Editor’s Note: In “The Nixon Sightings,” Steve Hess recalls five key moments in his time working with Richard M. Nixon. Each vignette offers a peek into some of the events that drove a young Senator from California to the Oval Office. This series was written as background to Hess’ new book 

The Professor and The President: Daniel Patrick Moynihan in the Nixon White House 

(Brookings Press, December 2014), a “dramatic narrative” of events in 1969-1970, told in the present tense. 

Every year around Lincoln’s birthday Republican leaders spread out around the country to deliver inspiration at local party fund-raisers. In 1965 Nixon would to go forth on this annual trek in a notorious plane that I had located for him.

This happened because Lockheed was to take me to its manufacturing plant in Marietta, Georgia, on a writing assignment. When my plane arrives in Washington, Hubert Humphrey gets off. If Lockheed gives  courtesy flights to a Democratic Vice President, I reason, surely it would offer the same service to a Republican Vice President. Lockheed agrees.

I asked Nixon if I could bum a ride. Also on the trip was John Whitaker, a geologist, whose hobby was being useful to Nixon. The trip was standard and uneventful for Nixon, except that we were riding in the luxury of the plane that “Pussy Galore” piloted in Goldfinger, the greatest of the James Bond movies.

When we stopped for refueling in Buffalo, Nixon asked me to walk with him on the tarmac. Returning to the plane I told John, “RN asked me to work for him full time in New York and I declined.” The offer was flattering, but I had saved enough money to devote myself to writing books for a while, America’s Political Dynasties would be finished soon, I was even working on a history of American political cartoons, and another, with Dave Broder, on the Republican Party.

“This is going to change your relationship with him,” John said. I was surprised.

“What do you mean?” Nixon and I had worked closely and I think skillfully since 1961 on articles and speeches.

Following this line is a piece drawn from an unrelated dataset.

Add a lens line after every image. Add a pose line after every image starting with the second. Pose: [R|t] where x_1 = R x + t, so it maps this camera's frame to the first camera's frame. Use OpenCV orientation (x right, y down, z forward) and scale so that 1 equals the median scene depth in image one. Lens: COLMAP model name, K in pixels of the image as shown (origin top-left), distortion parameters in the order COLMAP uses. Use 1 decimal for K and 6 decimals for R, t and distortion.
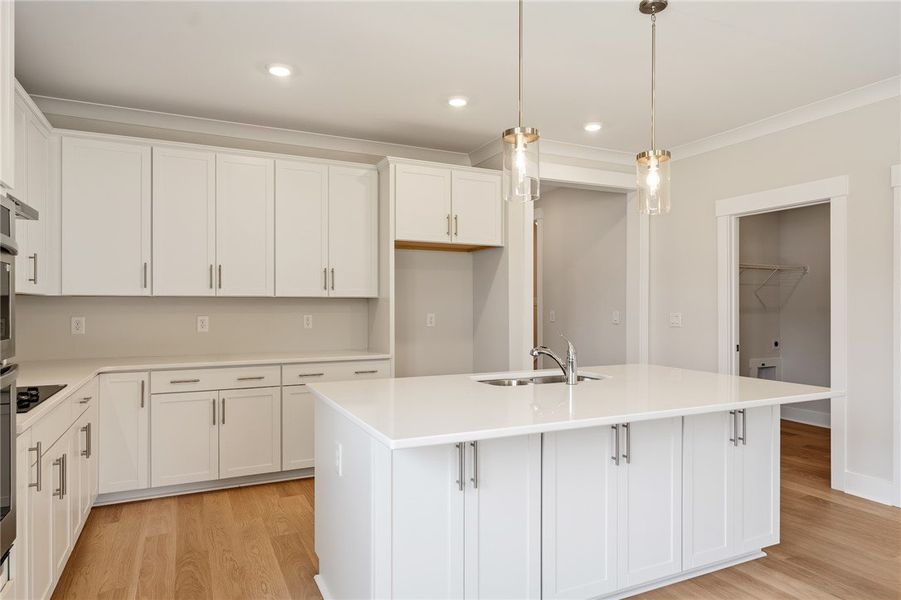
lens RADIAL K [[562.2, 0, 448.9], [0, 562.2, 301.8], [0, 0, 1]] dist [0.000176, 0.000937]
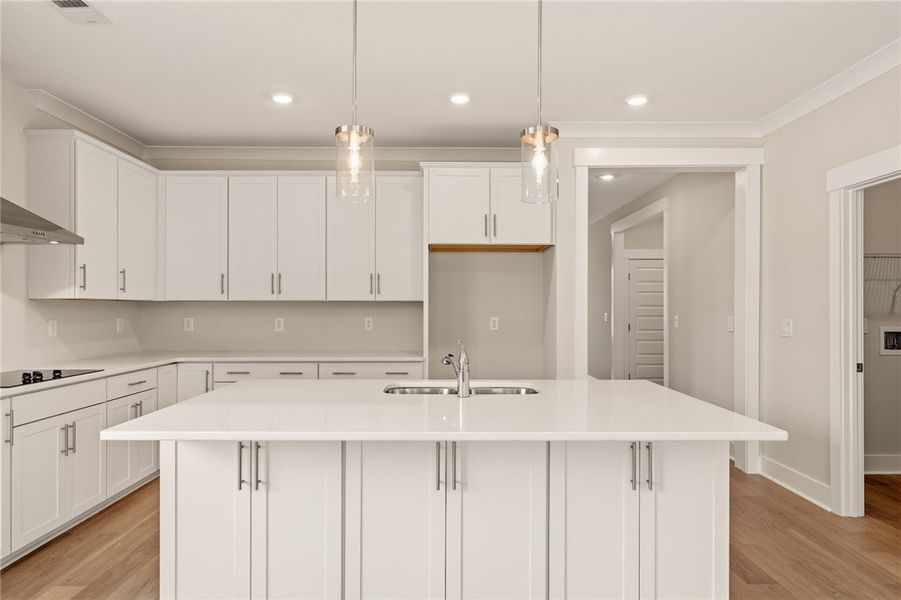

“You said no to him.” John understood Nixon better than I. At that moment on the tarmac in Buffalo I dropped out of Nixon’s inner circle.

It would take time for me to absorb the absence of not being close to Nixon. It’s fun having a celebrity friend. I would miss little things like the eyes turning to our table in a restaurant, trying not to stare, wondering who that man is with Nixon, the chef sending over dishes that are not on the menu. It’s exciting being in the inner circle, keeping secrets. The six of us invited to the Waldorf to advise on whether or not he should run for governor of California. (The consensus is Yes; though when he runs and loses, some said they voted No.) Or being alone with him and Rose Mary Woods in an Oakland hotel room, 16 days before the 1962 election, watching President Kennedy announce that the Soviet Union has deployed missiles in Cuba.  He turns to me, “It’s over. I just lost the election.” He reasons that this is like a guillotine coming down on his momentum. (He loses, but probably would have anyway. What we never understood, until it was too late, was that Pat Brown was a very good governor.)

There is still friendship. He even appoints me to several positions with long titles when he becomes president. But it will never be the same as when he reached out to me and I said no.

My Buffalo decision also affected another person, although I doubt he is aware of it. At that time a young editorial page writer on the St. Louis Globe Democrat was bombarding Nixon with clippings and entreaties on why he should be hired. Pat Buchanan was given the job I had just turned down. I sometimes wonder what would have become of Buchanan if I had accepted Nixon’s offer.